Fios de alegria
Comer é viver, é viajar, é reinventar, é recordar.

A comida é um elo de ligação entre as pessoas – o mote perfeito para reunir os amigos em torno de um jantar de sábado à noite, um almoço de domingo em família ou dois dedos de conversa encaixados a meio da semana com alguém que não se vê há algum tempo. Uma verdadeira miscelânea de ingredientes e emoções – apetite, conforto, aroma, partilha, saúde, paladar, felicidade – comer é viver, é viajar, é reinventar, é recordar.

Fecho os olhos e estou de regresso à cozinha transmontana da minha infância, onde se vive uma azáfama boa, com três gerações de mulheres a dar vida às receitas de família que nunca falham. Passaram da avó para a mãe, sem esquecer as tias e uma menina de 9 anos que, de avental à cintura e orgulho ao peito, já se encarregava da sopa e do frango. Conheço bem os tachos e tachinhos, as panelas e os panelões, navego uma cozinha de olhos vendados se for preciso, deixando-me guiar pelo calor do fogão, pelas formas certeiras dos utensílios, pelos ingredientes ordenados e facilmente distinguidos pelo toque, pelo cheiro, pelo gosto… Há sempre algo que nos guia na cozinha.
São fios de alegria e de aconchego, de gerações e tradições, de sabor e saudade.
E nessa cozinha transmontana, a aletria sempre foi um fio condutor, desde que doente e sem apetite, a minha tia, desejosa que eu levasse alguma coisa à boca, me perguntou incessantemente: “o que queres comer que eu faço?”. Finalmente respondi: “uma massa fininha”. E num abrir e fechar de olhos, saiu um prato de aletria doce e cremosa, a fumegar limão e laranja, para sarar paladares fastidiosos. E assim nascem os costumes e assim se criam novos hábitos. Uma receita típica do Natal e da Páscoa passou a ser uma receita para todo o ano, para qualquer dia. Simplesmente porque sim. Porque há sabores que não andam ao sabor do calendário, não têm dia, nem hora marcada.

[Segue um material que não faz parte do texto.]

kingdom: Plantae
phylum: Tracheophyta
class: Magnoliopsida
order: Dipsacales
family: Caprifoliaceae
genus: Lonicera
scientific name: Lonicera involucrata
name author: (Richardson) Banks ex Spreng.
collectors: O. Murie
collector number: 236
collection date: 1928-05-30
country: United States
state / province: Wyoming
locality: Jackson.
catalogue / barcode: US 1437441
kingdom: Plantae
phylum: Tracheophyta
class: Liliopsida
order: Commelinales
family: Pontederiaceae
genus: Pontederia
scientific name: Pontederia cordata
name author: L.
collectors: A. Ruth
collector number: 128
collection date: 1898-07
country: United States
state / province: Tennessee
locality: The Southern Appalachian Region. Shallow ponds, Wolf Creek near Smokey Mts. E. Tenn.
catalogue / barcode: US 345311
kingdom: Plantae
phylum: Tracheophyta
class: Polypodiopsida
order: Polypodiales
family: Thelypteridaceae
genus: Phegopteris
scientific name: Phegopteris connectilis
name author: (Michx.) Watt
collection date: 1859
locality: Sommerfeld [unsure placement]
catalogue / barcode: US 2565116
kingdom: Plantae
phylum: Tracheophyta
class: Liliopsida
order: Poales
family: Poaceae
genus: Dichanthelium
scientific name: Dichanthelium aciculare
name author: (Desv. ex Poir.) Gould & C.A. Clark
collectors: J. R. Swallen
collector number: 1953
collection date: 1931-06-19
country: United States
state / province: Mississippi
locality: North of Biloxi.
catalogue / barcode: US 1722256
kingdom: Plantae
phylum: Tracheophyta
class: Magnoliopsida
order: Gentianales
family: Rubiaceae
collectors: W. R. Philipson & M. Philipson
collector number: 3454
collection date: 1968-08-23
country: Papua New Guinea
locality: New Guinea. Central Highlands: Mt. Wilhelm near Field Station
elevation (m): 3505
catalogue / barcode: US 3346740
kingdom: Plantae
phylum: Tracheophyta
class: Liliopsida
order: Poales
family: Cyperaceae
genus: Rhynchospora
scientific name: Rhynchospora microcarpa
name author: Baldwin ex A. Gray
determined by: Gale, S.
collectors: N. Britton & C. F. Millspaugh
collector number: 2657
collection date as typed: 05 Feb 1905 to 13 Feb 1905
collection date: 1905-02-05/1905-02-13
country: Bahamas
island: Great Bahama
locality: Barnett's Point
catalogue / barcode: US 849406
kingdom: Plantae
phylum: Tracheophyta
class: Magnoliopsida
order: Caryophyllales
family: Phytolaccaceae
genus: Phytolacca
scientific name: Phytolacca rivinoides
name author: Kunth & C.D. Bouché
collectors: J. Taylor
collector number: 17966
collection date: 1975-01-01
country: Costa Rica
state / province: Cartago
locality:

São fios de alegria e de aconchego, de gerações e tradições, de sabor e saudade. São fios finos e frágeis, mas também fortes: unem-se magicamente na cozinha, para depois dar a volta à mesa vezes sem conta, unindo-nos uns aos outros e ao melhor da vida. E o que interessa sentarmo-nos para partilhar um prato maravilhoso se não há alegria?
Fecho os olhos e passo as mãos pelos ingredientes alinhados na bancada, à espera de darem vida à minha aletria: as meadas, o leite, o açúcar, o limão, a laranja, a essência de baunilha, as recordações transmontanas… vamos a isso, sai uma travessa de fios de alegria!